AIM OF THE EXERCISE:
Images must not appear in your copy; reproduce every other part of the records exactly.

DATA RECORDS:

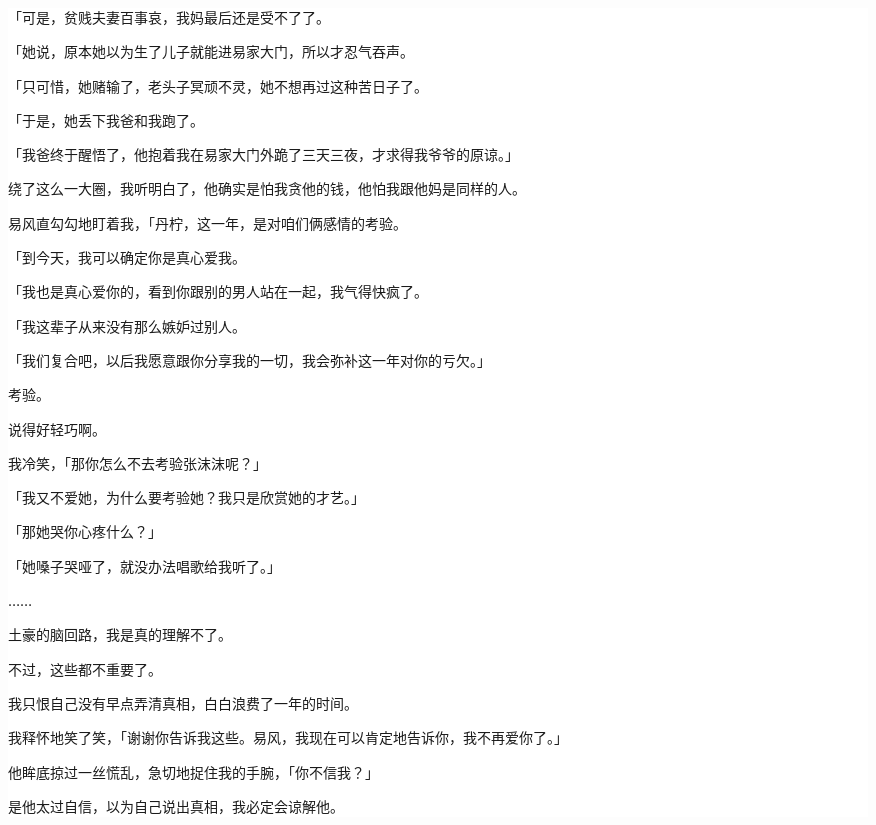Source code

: 
「可是，贫贱夫妻百事哀，我妈最后还是受不了了。


「她说，原本她以为生了儿子就能进易家大门，所以才忍气吞声。


「只可惜，她赌输了，老头子冥顽不灵，她不想再过这种苦日子了。


「于是，她丢下我爸和我跑了。


「我爸终于醒悟了，他抱着我在易家大门外跪了三天三夜，才求得我爷爷的原谅。」


绕了这么一大圈，我听明白了，他确实是怕我贪他的钱，他怕我跟他妈是同样的人。


易风直勾勾地盯着我，「丹柠，这一年，是对咱们俩感情的考验。


「到今天，我可以确定你是真心爱我。


「我也是真心爱你的，看到你跟别的男人站在一起，我气得快疯了。


「我这辈子从来没有那么嫉妒过别人。


「我们复合吧，以后我愿意跟你分享我的一切，我会弥补这一年对你的亏欠。」


考验。


说得好轻巧啊。


我冷笑，「那你怎么不去考验张沫沫呢？」


「我又不爱她，为什么要考验她？我只是欣赏她的才艺。」


「那她哭你心疼什么？」


「她嗓子哭哑了，就没办法唱歌给我听了。」


……


土豪的脑回路，我是真的理解不了。


不过，这些都不重要了。


我只恨自己没有早点弄清真相，白白浪费了一年的时间。


我释怀地笑了笑，「谢谢你告诉我这些。易风，我现在可以肯定地告诉你，我不再爱你了。」


他眸底掠过一丝慌乱，急切地捉住我的手腕，「你不信我？」


是他太过自信，以为自己说出真相，我必定会谅解他。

EXERCISE RESULT:
Source code

: 
「可是，贫贱夫妻百事哀，我妈最后还是受不了了。


「她说，原本她以为生了儿子就能进易家大门，所以才忍气吞声。


「只可惜，她赌输了，老头子冥顽不灵，她不想再过这种苦日子了。


「于是，她丢下我爸和我跑了。


「我爸终于醒悟了，他抱着我在易家大门外跪了三天三夜，才求得我爷爷的原谅。」


绕了这么一大圈，我听明白了，他确实是怕我贪他的钱，他怕我跟他妈是同样的人。


易风直勾勾地盯着我，「丹柠，这一年，是对咱们俩感情的考验。


「到今天，我可以确定你是真心爱我。


「我也是真心爱你的，看到你跟别的男人站在一起，我气得快疯了。


「我这辈子从来没有那么嫉妒过别人。


「我们复合吧，以后我愿意跟你分享我的一切，我会弥补这一年对你的亏欠。」


考验。


说得好轻巧啊。


我冷笑，「那你怎么不去考验张沫沫呢？」


「我又不爱她，为什么要考验她？我只是欣赏她的才艺。」


「那她哭你心疼什么？」


「她嗓子哭哑了，就没办法唱歌给我听了。」


……


土豪的脑回路，我是真的理解不了。


不过，这些都不重要了。


我只恨自己没有早点弄清真相，白白浪费了一年的时间。


我释怀地笑了笑，「谢谢你告诉我这些。易风，我现在可以肯定地告诉你，我不再爱你了。」


他眸底掠过一丝慌乱，急切地捉住我的手腕，「你不信我？」


是他太过自信，以为自己说出真相，我必定会谅解他。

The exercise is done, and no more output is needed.